According to the Universal Declaration of Universal Human Rights “Everyone has the right to a standard of living adequate for the health of himself and of his family, including food, clothing, housing and medical care and necessary social services” (United Nations, 1948). These human rights of refugees extend to asylum seekers and people viewed as irregular migrants. As health professionals, our work is governed by ethical guidelines that require we respect and respond to these human rights agendas. The World Medical Association (2015) states that one principal right is that every person has the right to medical care of good quality and is entitled without discrimination to appropriate medical care. Further, physicians and other persons or bodies involved in the provision of health care have a joint responsibility to recognize and uphold these rights.
Work on refugee resilience highlights the fact that refugees have agency and adaptability and cope with an enormous range of obstacles and challenges (Simich & Andermann, 2014). Refugees constitute culturally diverse and heterogeneous populations. What makes their mental health care distinctive is not only exposure to trauma, multiple losses, and prolonged uncertainty about their future, but also variations in their reception in host societies. Mental health care for refugees, and other displaced persons must be person-centered, based on people’s current needs, easily accessible, and organized and delivered in a culturally safe, sensitive and responsive way that strengthens resilience and supports each individual’s social inclusion and participation in the host society. Providing culturally safe care requires careful reflection on the values, attitudes and practices of the host society and concerted efforts to promote a sense of mutual recognition, respect, and belonging.

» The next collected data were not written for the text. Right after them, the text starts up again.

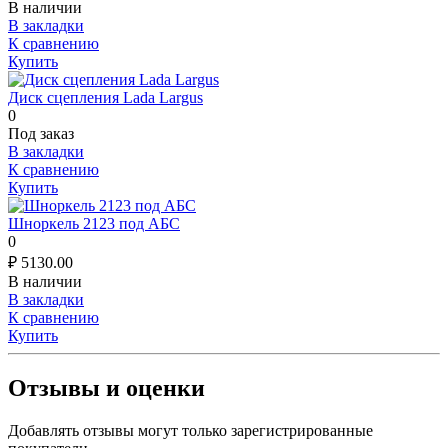
В наличии
В закладки
К сравнению
Купить
Диск сцепления Lada Largus
0
Под заказ
В закладки
К сравнению
Купить
Шноркель 2123 под АБС
0
₽
5130.00
В наличии
В закладки
К сравнению
Купить
Отзывы и оценки
Добавлять отзывы могут только зарегистрированные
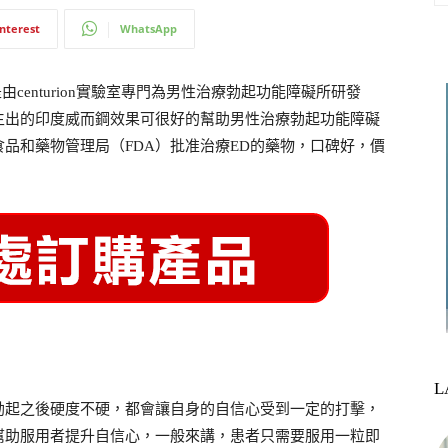
interest
WhatsApp
centurion實驗室專門為男性治療勃起功能障礙所研發
生出的印度威而鋼效果可很好的幫助男性治療勃起功能障礙
品和藥物管理局（FDA）批准治療ED的藥物，口碑好，價
L
勃起之後硬度不硬，都會讓自身的自信心受到一定的打擊，
幫助服用者提升自信心，一般來講，患者只需要服用一粒即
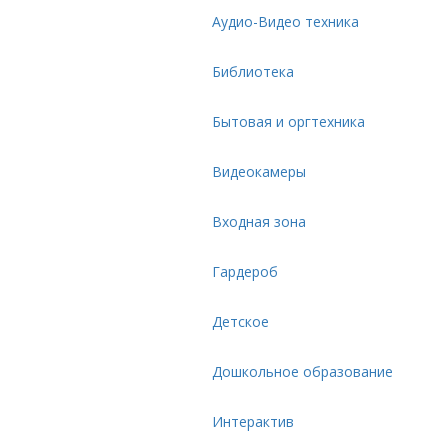
Аудио-Видео техника
Библиотека
Бытовая и оргтехника
Видеокамеры
Входная зона
Гардероб
Детское
Дошкольное образование
Интерактив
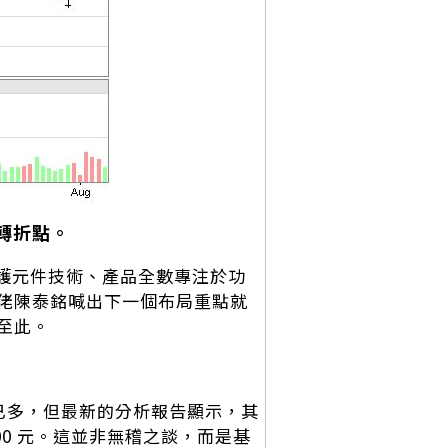
轉折點。
護元件技術、產品全數專注於功
佬陳泰銘喊出下一個布局重點就
至此。
已多，但最新的分析報告顯示，其
00 元。這並非無稽之談，而是基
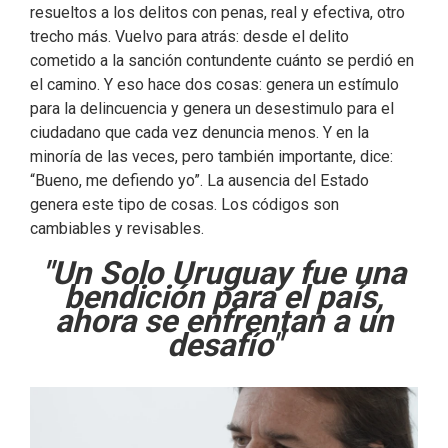
resueltos a los delitos con penas, real y efectiva, otro
trecho más. Vuelvo para atrás: desde el delito
cometido a la sanción contundente cuánto se perdió en
el camino. Y eso hace dos cosas: genera un estímulo
para la delincuencia y genera un desestimulo para el
ciudadano que cada vez denuncia menos. Y en la
minoría de las veces, pero también importante, dice:
“Bueno, me defiendo yo”. La ausencia del Estado
genera este tipo de cosas. Los códigos son
cambiables y revisables.
"Un Solo Uruguay fue una
bendición para el país,
ahora se enfrentan a un
desafío"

Migration policy poses many conundrums, with challenging ethical, political, and practical questions that deserve ongoing discussion and debate (Betts & Collier, 2017; Miller, 2016). Given the likelihood of dramatically increased pressure for migration with climate change, political instability, and other global factors, it is essential that there be continuing research to evaluate effective social integration and mental health practices. Our response to the predicament of refugees is a marker of our basic humanity. A recent discussion paper prepared by the Transcultural Psychiatry Section of the World Psychiatry Association (2016) calls for a global humanitarian agenda to support the needs of refugees, asylum seekers, and forcibly displaced persons through mental health promotion and the provision of appropriate care. We hope this special issue about research on asylum seekers and refugees will stimulate further research, the development of culturally responsive clinical services, and effective policy and practice.